Work required
Entries in the following listing are to be copied exactly as they stand.

Material for the task
# # # # #
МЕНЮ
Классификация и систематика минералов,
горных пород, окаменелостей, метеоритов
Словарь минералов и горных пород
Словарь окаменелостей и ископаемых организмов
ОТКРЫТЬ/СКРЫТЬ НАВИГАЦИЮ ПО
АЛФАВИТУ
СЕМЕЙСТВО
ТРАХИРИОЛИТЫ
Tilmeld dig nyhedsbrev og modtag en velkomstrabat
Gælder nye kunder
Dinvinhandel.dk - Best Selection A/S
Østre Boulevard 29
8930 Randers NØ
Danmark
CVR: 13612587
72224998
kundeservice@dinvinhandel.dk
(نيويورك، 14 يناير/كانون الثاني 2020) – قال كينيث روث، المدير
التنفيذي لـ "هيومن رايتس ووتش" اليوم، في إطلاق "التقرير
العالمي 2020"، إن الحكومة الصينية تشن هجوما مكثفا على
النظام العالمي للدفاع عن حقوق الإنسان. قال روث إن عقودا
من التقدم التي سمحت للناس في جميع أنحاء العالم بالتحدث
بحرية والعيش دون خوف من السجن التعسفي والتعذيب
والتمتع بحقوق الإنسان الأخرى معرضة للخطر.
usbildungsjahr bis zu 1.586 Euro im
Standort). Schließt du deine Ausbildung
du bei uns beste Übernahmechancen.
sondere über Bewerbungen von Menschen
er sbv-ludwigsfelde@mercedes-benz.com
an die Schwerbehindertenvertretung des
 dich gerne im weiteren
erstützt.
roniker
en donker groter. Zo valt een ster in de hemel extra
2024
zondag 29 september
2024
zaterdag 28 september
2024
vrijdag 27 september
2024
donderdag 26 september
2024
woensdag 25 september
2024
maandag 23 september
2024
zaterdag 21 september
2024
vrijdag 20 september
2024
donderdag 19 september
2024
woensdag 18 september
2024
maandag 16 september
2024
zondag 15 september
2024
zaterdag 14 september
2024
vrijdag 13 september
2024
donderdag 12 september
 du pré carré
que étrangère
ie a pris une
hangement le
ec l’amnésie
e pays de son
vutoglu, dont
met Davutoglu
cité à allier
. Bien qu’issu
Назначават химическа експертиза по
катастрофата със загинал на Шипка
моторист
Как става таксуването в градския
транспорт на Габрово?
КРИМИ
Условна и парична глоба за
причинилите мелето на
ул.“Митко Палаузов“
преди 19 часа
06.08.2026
# # # # #
Worked solution
МЕНЮ
Классификация и систематика минералов,
горных пород, окаменелостей, метеоритов
Словарь минералов и горных пород
Словарь окаменелостей и ископаемых организмов
ОТКРЫТЬ/СКРЫТЬ НАВИГАЦИЮ ПО
АЛФАВИТУ
СЕМЕЙСТВО
ТРАХИРИОЛИТЫ
Tilmeld dig nyhedsbrev og modtag en velkomstrabat
Gælder nye kunder
Dinvinhandel.dk - Best Selection A/S
Østre Boulevard 29
8930 Randers NØ
Danmark
CVR: 13612587
72224998
kundeservice@dinvinhandel.dk
(نيويورك، 14 يناير/كانون الثاني 2020) – قال كينيث روث، المدير
التنفيذي لـ "هيومن رايتس ووتش" اليوم، في إطلاق "التقرير
العالمي 2020"، إن الحكومة الصينية تشن هجوما مكثفا على
النظام العالمي للدفاع عن حقوق الإنسان. قال روث إن عقودا
من التقدم التي سمحت للناس في جميع أنحاء العالم بالتحدث
بحرية والعيش دون خوف من السجن التعسفي والتعذيب
والتمتع بحقوق الإنسان الأخرى معرضة للخطر.
usbildungsjahr bis zu 1.586 Euro im
Standort). Schließt du deine Ausbildung
du bei uns beste Übernahmechancen.
sondere über Bewerbungen von Menschen
er sbv-ludwigsfelde@mercedes-benz.com
an die Schwerbehindertenvertretung des
 dich gerne im weiteren
erstützt.
roniker
en donker groter. Zo valt een ster in de hemel extra
2024
zondag 29 september
2024
zaterdag 28 september
2024
vrijdag 27 september
2024
donderdag 26 september
2024
woensdag 25 september
2024
maandag 23 september
2024
zaterdag 21 september
2024
vrijdag 20 september
2024
donderdag 19 september
2024
woensdag 18 september
2024
maandag 16 september
2024
zondag 15 september
2024
zaterdag 14 september
2024
vrijdag 13 september
2024
donderdag 12 september
 du pré carré
que étrangère
ie a pris une
hangement le
ec l’amnésie
e pays de son
vutoglu, dont
met Davutoglu
cité à allier
. Bien qu’issu
Назначават химическа експертиза по
катастрофата със загинал на Шипка
моторист
Как става таксуването в градския
транспорт на Габрово?
КРИМИ
Условна и парична глоба за
причинилите мелето на
ул.“Митко Палаузов“
преди 19 часа
06.08.2026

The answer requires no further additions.